◆ **Requirement**
Within the listing below, count the lines that include "ПАРЫЖСКАЙ" and give the count alone.

◆ **Information supplied**

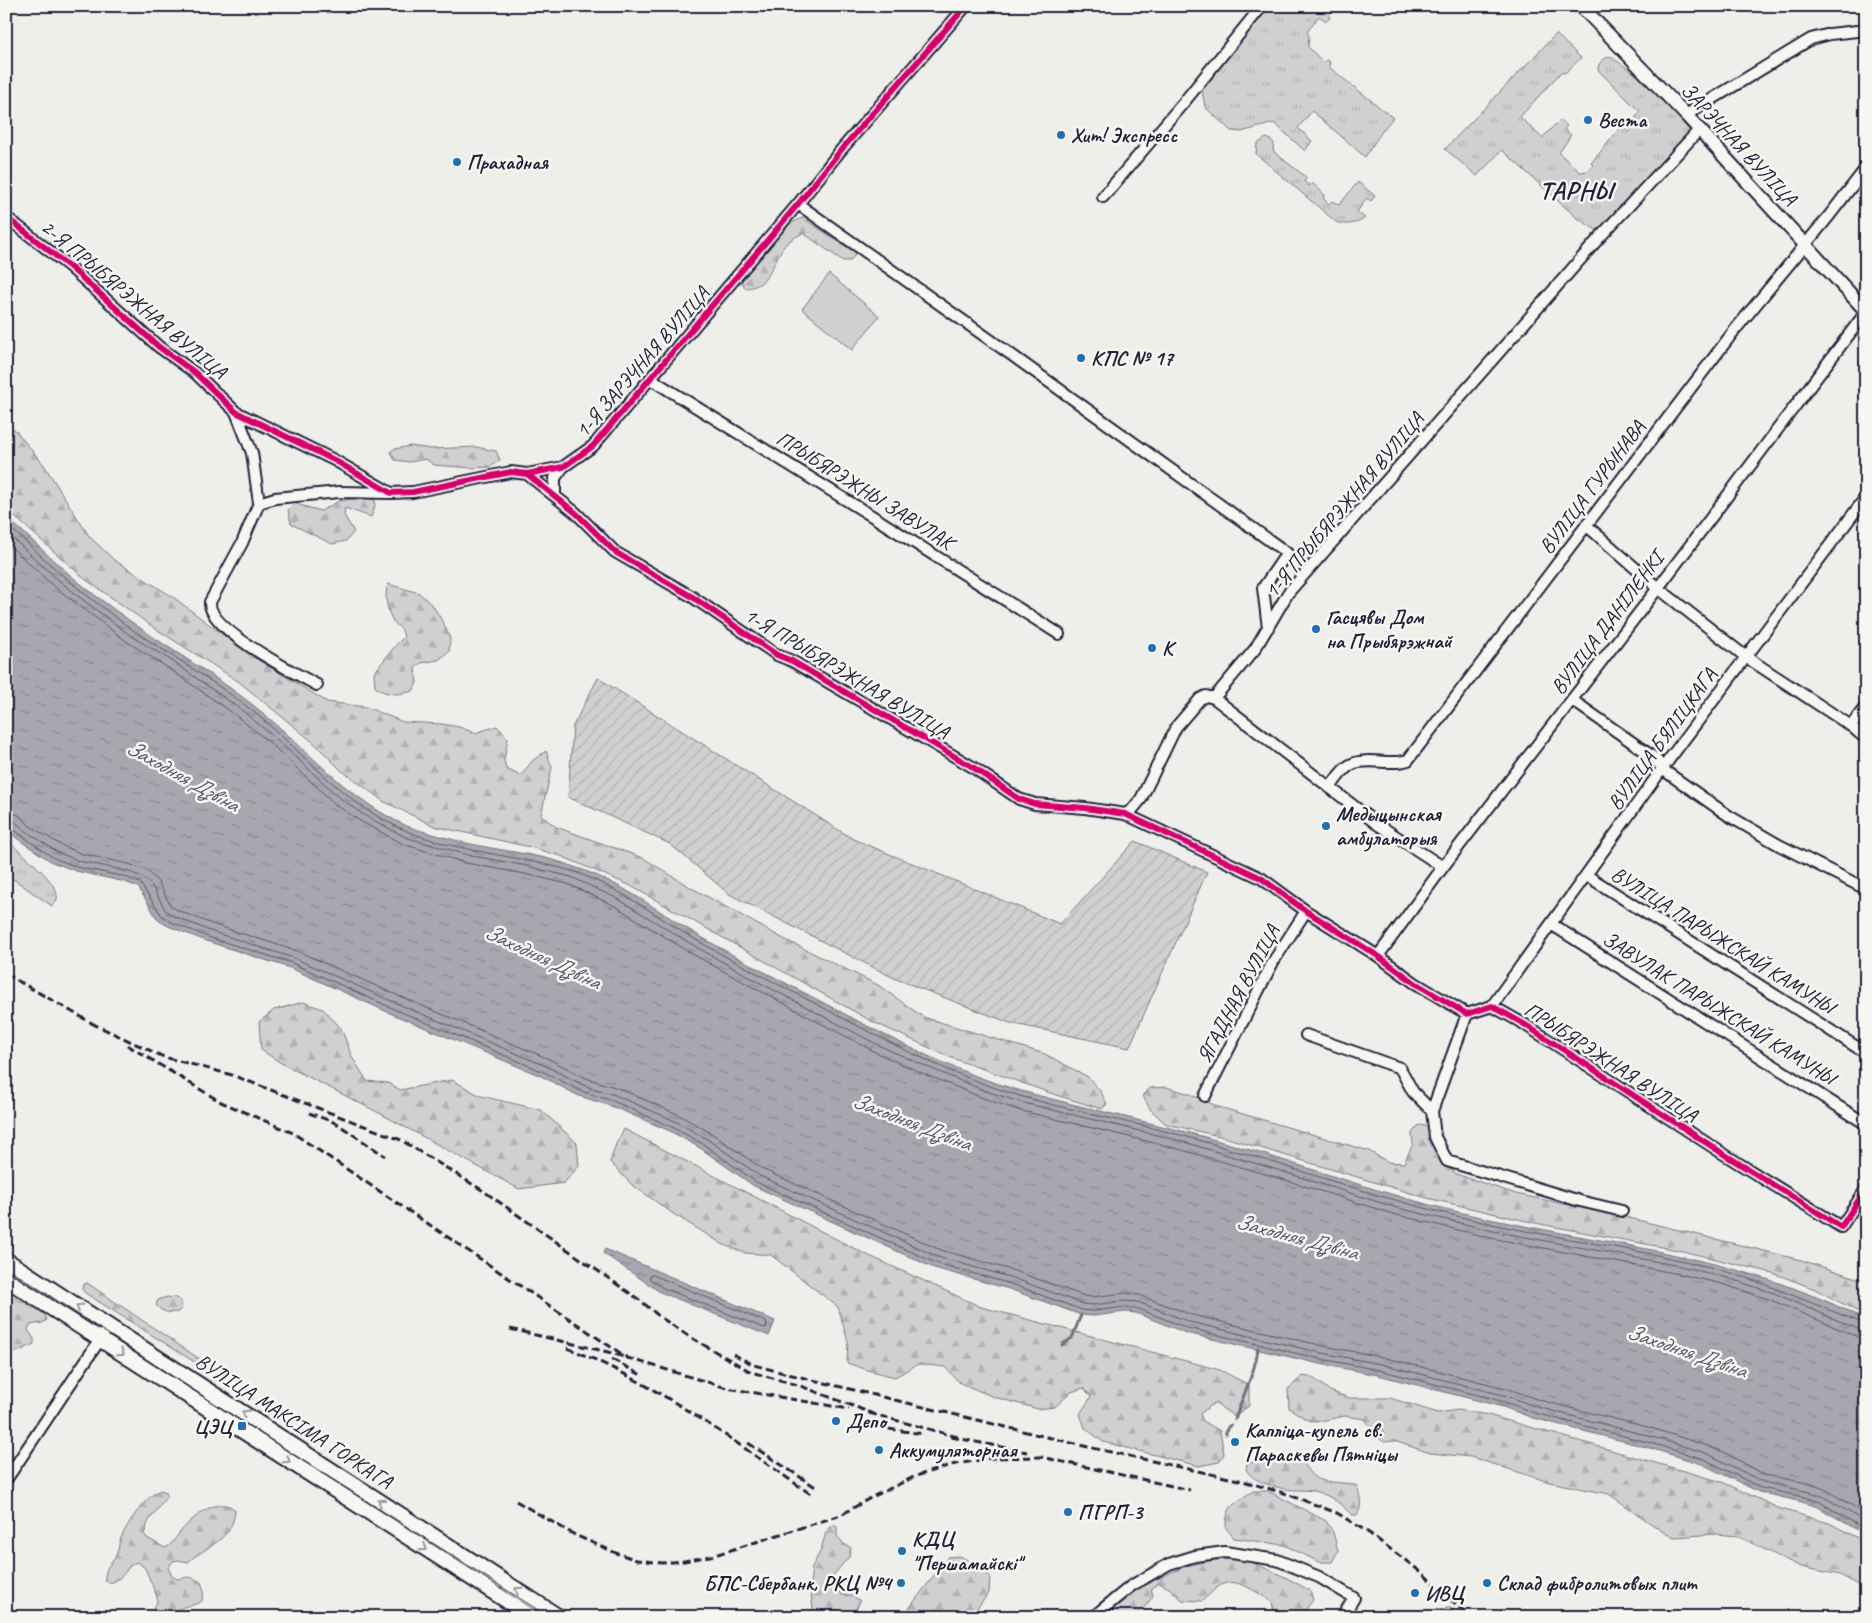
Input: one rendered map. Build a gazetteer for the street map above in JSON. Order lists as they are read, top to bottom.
{
  "streets": {
    "main road": ["ВУЛІЦА МАКСІМА ГОРКАГА"],
    "street": [
      "ЗАРЭЧНАЯ ВУЛІЦА",
      "2-Я ПРЫБЯРЭЖНАЯ ВУЛІЦА",
      "1-Я ЗАРЭЧНАЯ ВУЛІЦА",
      "ВУЛІЦА ГУРЫНАВА",
      "ПРЫБЯРЭЖНЫ ЗАВУЛАК",
      "1-Я ПРЫБЯРЭЖНАЯ ВУЛІЦА",
      "ВУЛІЦА ДАНІЛЕНКІ",
      "ВУЛІЦА БЯЛІЦКАГА",
      "ВУЛІЦА ПАРЫЖСКАЙ КАМУНЫ",
      "ЯГАДНАЯ ВУЛІЦА",
      "ЗАВУЛАК ПАРЫЖСКАЙ КАМУНЫ",
      "ПРЫБЯРЭЖНАЯ ВУЛІЦА"
    ]
  },
  "crossings": [
    ["ЗАРЭЧНАЯ ВУЛІЦА", "ВУЛІЦА ГУРЫНАВА"],
    ["ЗАРЭЧНАЯ ВУЛІЦА", "1-Я ПРЫБЯРЭЖНАЯ ВУЛІЦА"],
    ["ЗАРЭЧНАЯ ВУЛІЦА", "ВУЛІЦА ДАНІЛЕНКІ"],
    ["1-Я ЗАРЭЧНАЯ ВУЛІЦА", "ПРЫБЯРЭЖНЫ ЗАВУЛАК"],
    ["1-Я ЗАРЭЧНАЯ ВУЛІЦА", "1-Я ПРЫБЯРЭЖНАЯ ВУЛІЦА"],
    ["ВУЛІЦА БЯЛІЦКАГА", "ВУЛІЦА ПАРЫЖСКАЙ КАМУНЫ"],
    ["ВУЛІЦА БЯЛІЦКАГА", "ЗАВУЛАК ПАРЫЖСКАЙ КАМУНЫ"],
    ["ВУЛІЦА БЯЛІЦКАГА", "ПРЫБЯРЭЖНАЯ ВУЛІЦА"]
  ],
  "districts": ["ТАРНЫ"],
  "water": ["Заходняя Дзвіна"],
  "places": {
    "other": [
      "Веста",
      "Хит! Экспресс",
      "Прахадная",
      "КПС № 17",
      "Гасцявы Дом на Прыбярэжнай",
      "К",
      "Медыцынская амбулаторыя",
      "Депо",
      "Капліца-купель св. Параскевы Пятніцы",
      "Аккумуляторная",
      "ПГРП-3",
      "КДЦ \"Першамайскі\"",
      "БПС-Сбербанк, РКЦ №4",
      "Склад фибролитовых плит",
      "ИВЦ"
    ],
    "transit": ["ЦЭЦ"]
  }
}
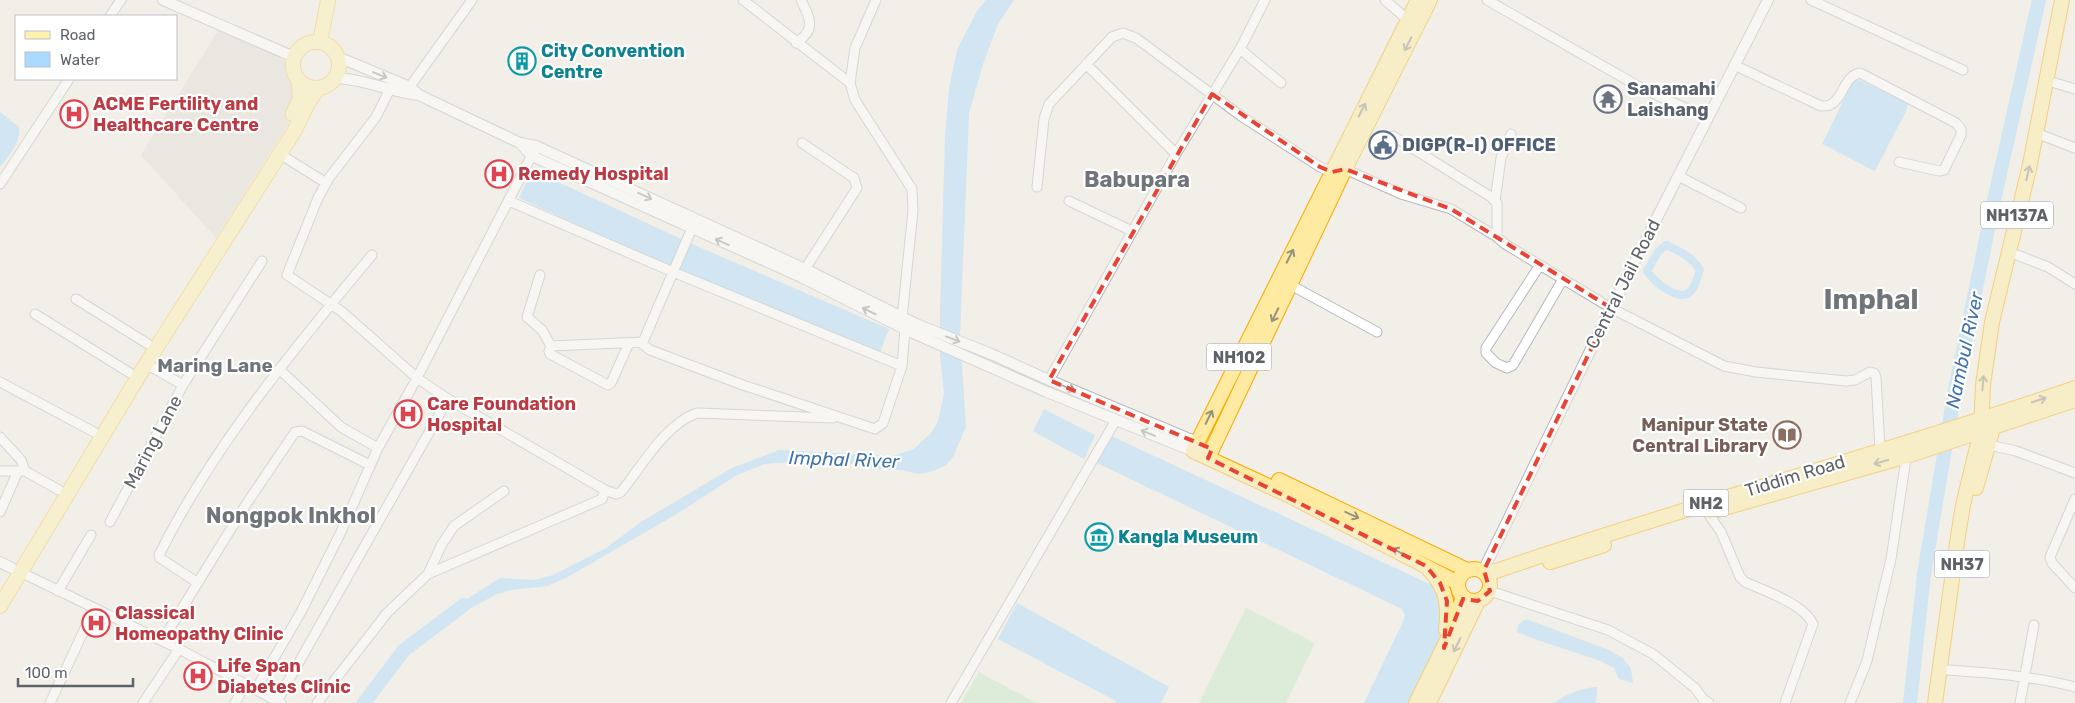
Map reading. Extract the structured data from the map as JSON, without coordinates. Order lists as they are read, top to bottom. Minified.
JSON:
{"streets":{"highway":["NH137A","NH102","Tiddim Road","NH2","NH37"],"street":["Central Jail Road","Maring Lane"]},"crossings":[["NH137A","NH2"],["NH137A","NH37"],["Central Jail Road","NH2"],["Tiddim Road","NH2"],["NH2","NH37"]],"districts":["Babupara","Imphal","Maring Lane","Nongpok Inkhol"],"water":["Nambul River","Imphal River"],"places":{"building":["City Convention Centre"],"temple":["Sanamahi Laishang"],"hospital":["ACME Fertility and Healthcare Centre","Remedy Hospital","Care Foundation Hospital","Classical Homeopathy Clinic","Life Span Diabetes Clinic"],"public building":["DIGP(R-I) OFFICE"],"library":["Manipur State Central Library"],"museum":["Kangla Museum"]},"legend":["Road","Water"],"scale_bar":"100 m"}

◆ **Response to the exercise**
4